Reforming Financial Markets - The UK Perspective

While we engage in debate about how to reform our own financial markets here in the US, similar activities are going on in other parts of the world.  There's a new government proposal in the UK that includes plans to strengthen their regulatory entities, focusing on managing "high impact" institutions, increasing market transparency, improving consumer protection and education, and enhancing market access.  Though our goals may be similar in the US, under this proposal the means for getting there would be somewhat different.  

The UK proposal adds an interesting perspective to the ongoing international discussion on this vital topic.   If you're interested in learning more, my partner Jacqui Hatfield in the London office here at Reed Smith has written a helpful summary of the UK proposal. 

 

Commitment Letters: A Cautionary Tale

At long last, the Huntsman case has settled.  As recently reported, the banks providing the commitment for the acquisition financing have agreed to pay $1.7 billion (in a combination of cash and debt) to end the litigation. 

This case provides a good reminder of the need to be careful when issuing commitment letters.  Even though your commitment is conditioned on many things, and even though there are significant events that would appear to trigger a condition that lets you out of the commitment, you can still find yourself out of pocket.

In the Huntsman case, the commitment letter provided by the lenders included a typical condition that the borrower not be insolvent at the time the loan was to be made.  When it came time to fund, the banks thought the borrower was in fact insolvent, and refused to fund.  Regardless, these lenders have now spent significant time in litigation over this matter, and ended up settling for a not inconsequential sum.

Lenders, like all contracting parties, should be able to rely on the language of their commitment letters.  If the commitment letter provides the lender a right to refuse to fund under certain circumstances, and those circumstances come to pass, that right should be given effect.  Conditions on the obligation to fund are a necessary part of a commitment, particularly in an acquisition financing where the letter is usually issued in the early stages of the deal - at a time when there are still many unknowns.  Including a very clearly worded set of conditions, with strong language that makes the lender's intentions plain, can help protect the lender.

Of course, most lenders understand that they need to take litigation risk into account, especially when providing commitments for significant acquisitions.  It's part of the cost of doing business.  And, any time a very large dollar amount is at stake, the risk of litigation will increase.  As the Huntsman case illustrates, nothing is ever certain when litigation is involved. There are costs associated with defending the case even if you ultimately win.  Even with a strong case, you may find it advantageous to settle - sometimes for a rather large sum.

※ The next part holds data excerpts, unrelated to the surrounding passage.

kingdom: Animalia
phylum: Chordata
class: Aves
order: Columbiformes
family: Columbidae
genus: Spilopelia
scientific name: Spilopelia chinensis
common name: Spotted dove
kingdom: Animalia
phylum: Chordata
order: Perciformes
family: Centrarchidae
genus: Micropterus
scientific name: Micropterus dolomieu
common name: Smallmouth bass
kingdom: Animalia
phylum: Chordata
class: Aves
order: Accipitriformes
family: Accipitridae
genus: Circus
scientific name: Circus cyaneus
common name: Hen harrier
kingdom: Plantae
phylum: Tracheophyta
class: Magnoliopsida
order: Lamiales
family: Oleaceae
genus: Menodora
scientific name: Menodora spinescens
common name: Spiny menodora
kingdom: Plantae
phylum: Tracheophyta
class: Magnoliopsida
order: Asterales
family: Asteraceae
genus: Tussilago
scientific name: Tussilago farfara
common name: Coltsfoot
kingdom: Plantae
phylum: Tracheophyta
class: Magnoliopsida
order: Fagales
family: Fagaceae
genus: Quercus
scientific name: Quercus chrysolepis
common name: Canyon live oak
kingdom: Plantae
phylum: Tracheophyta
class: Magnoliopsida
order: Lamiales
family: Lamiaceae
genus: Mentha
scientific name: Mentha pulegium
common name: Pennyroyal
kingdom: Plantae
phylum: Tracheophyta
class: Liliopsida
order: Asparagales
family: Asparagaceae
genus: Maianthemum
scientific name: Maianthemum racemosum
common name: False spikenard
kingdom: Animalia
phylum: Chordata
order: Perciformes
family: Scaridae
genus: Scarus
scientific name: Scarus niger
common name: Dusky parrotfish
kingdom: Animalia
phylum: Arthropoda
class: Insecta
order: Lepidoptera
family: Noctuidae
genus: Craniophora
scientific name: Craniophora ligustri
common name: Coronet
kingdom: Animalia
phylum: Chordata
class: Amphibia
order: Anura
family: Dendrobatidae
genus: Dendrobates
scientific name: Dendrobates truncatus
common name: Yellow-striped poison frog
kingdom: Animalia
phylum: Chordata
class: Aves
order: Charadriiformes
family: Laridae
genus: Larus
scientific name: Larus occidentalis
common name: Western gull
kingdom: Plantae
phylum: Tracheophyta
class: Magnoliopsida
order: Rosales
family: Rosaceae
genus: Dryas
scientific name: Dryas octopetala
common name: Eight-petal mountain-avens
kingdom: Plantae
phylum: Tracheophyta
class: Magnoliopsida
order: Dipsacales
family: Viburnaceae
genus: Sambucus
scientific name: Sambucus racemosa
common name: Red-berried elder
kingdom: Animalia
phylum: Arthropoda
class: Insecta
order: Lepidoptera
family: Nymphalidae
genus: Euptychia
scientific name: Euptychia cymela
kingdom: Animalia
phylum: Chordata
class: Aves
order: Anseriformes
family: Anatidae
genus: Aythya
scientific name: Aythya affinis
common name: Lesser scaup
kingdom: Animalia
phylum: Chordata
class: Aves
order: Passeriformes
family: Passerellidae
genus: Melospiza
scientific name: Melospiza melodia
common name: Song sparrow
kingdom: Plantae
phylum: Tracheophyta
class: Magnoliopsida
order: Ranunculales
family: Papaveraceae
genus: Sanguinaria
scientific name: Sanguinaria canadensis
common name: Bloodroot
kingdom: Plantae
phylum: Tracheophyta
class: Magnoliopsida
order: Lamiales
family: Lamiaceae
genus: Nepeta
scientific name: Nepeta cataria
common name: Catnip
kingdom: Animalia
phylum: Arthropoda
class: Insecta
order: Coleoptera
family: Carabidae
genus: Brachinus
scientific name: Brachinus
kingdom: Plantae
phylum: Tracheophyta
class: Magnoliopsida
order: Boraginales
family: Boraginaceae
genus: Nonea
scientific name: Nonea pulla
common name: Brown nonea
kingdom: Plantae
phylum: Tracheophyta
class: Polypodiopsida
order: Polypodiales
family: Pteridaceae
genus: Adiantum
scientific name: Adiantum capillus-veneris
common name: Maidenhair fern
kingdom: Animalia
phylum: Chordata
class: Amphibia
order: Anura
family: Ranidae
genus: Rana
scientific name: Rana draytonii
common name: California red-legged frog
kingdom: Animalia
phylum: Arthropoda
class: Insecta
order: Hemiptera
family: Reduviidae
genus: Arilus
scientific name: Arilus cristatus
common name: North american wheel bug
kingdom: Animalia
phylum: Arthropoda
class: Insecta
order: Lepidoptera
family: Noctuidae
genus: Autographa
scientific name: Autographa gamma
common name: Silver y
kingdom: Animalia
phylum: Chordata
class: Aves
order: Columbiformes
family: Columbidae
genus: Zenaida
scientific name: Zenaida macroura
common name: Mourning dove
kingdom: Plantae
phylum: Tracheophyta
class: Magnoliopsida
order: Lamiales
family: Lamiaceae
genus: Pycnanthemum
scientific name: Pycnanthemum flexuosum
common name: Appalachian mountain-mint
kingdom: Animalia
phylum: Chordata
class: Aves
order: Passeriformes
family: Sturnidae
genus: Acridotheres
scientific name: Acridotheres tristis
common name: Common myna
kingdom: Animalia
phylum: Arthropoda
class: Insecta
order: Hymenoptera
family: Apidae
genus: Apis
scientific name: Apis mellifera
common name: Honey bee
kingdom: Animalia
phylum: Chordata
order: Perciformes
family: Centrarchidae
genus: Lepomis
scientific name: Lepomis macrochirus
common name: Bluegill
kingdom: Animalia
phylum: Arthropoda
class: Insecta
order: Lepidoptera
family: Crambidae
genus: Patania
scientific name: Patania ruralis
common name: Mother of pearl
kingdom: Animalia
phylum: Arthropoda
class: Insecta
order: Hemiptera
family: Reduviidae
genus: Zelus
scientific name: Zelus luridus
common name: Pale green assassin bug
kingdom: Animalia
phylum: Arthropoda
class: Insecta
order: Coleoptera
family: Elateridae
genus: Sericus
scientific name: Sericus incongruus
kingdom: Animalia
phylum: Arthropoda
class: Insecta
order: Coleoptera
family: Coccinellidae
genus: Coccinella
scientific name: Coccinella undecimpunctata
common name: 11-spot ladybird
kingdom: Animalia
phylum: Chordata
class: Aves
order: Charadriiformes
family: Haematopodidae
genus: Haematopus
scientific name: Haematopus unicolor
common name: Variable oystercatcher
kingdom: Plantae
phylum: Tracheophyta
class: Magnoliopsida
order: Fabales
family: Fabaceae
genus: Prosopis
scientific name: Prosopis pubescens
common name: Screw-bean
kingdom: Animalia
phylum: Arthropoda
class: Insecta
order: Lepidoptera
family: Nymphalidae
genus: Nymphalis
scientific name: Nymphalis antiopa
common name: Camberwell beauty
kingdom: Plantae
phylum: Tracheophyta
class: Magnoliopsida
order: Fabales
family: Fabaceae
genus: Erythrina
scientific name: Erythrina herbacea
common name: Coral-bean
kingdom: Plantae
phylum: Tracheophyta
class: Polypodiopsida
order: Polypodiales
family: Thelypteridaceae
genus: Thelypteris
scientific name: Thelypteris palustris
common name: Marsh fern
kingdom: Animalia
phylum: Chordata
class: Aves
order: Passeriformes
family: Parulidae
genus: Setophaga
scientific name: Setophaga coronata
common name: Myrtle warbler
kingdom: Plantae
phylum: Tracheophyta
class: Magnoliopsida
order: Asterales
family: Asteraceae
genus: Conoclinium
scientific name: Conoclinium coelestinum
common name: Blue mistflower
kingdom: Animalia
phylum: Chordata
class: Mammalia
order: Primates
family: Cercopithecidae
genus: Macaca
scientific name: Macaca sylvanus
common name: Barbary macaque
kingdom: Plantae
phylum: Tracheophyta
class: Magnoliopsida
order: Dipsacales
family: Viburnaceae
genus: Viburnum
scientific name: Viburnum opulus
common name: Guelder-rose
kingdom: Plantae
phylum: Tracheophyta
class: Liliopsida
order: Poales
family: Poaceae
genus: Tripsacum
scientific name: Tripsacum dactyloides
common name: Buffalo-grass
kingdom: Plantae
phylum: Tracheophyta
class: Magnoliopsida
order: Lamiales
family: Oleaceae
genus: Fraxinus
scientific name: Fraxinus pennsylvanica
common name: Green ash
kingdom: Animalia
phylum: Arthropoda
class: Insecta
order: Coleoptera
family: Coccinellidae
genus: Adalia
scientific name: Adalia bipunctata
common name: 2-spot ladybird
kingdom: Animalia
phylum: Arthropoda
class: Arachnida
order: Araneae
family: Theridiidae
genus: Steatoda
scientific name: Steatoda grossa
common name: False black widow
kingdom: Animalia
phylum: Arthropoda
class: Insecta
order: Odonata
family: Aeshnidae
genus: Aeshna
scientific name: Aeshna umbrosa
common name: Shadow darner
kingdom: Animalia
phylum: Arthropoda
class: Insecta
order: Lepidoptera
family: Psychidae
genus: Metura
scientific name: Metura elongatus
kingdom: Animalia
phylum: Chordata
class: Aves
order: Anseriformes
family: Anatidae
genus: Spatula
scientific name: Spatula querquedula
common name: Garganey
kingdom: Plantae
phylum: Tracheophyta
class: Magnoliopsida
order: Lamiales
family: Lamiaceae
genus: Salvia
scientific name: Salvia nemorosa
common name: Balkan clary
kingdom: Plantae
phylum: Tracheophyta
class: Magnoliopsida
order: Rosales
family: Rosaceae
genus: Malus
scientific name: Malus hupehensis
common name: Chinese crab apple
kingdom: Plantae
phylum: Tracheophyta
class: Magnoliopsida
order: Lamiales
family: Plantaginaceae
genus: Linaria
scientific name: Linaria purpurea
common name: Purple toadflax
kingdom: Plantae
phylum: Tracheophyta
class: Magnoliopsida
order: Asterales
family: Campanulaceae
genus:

Protecting LBO Payments Under the Bankruptcy Code

When closing a leveraged buyout, if the buyer makes its payments to the company’s shareholders through a financial institution - even in an acquisition of a privately held company - those payments may be protected from being clawed back in a bankruptcy. 

The Quality Stores Case

A recent federal case involving Quality Stores Inc. was decided in favor of the shareholders on appeal, permitting them to keep the payments they received for their shares when the company was acquired.  This has long been the case for public company acquisitions, but now the rule has been extended to private companies as well.

The sale price for the Quality Stores acquisition was paid to the shareholders through a financial intermediary, who distributed the cash to the shareholders in exchange for their shares. The court found that use of the financial intermediary for payment and settlement was sufficient to entitle the shareholders to the protections of Section 546(e) of the Bankruptcy Code. This means that the payments cannot be unwound, and the cash cannot be pulled back into the company to be accessed by the company’s creditors.

What This Means For Financial Institutions

On one hand, it seems odd that the mere use of an intermediary would create such a result, when there is nothing else different about this transaction from most others.  Steve Bobo, who is one of my bankruptcy partners here at Reed Smith, has been watching this case for some time.  He recently explained that the exemption exists to protect financial institutions (i.e., the intermediaries) from instability and risk.  But, as Steve also points out, this particular transaction had no economic or substantive difference from any other private LBO.  The shareholders got paid for their stock just like in any other acquisition.

For financial institutions that act as intermediaries in settlements like these, this is good news. There is additional certainty that once you’ve transferred the funds to the shareholders, they can stay there.  However, for financial institutions that act as senior creditors, the fact that these funds cannot be brought back into the bankruptcy estate means there may be less cash from which you can have your loan repaid, and you have less likelihood of recovery.  Whether you cheer or decry this decision depends which side of the table you’re on in any particular deal.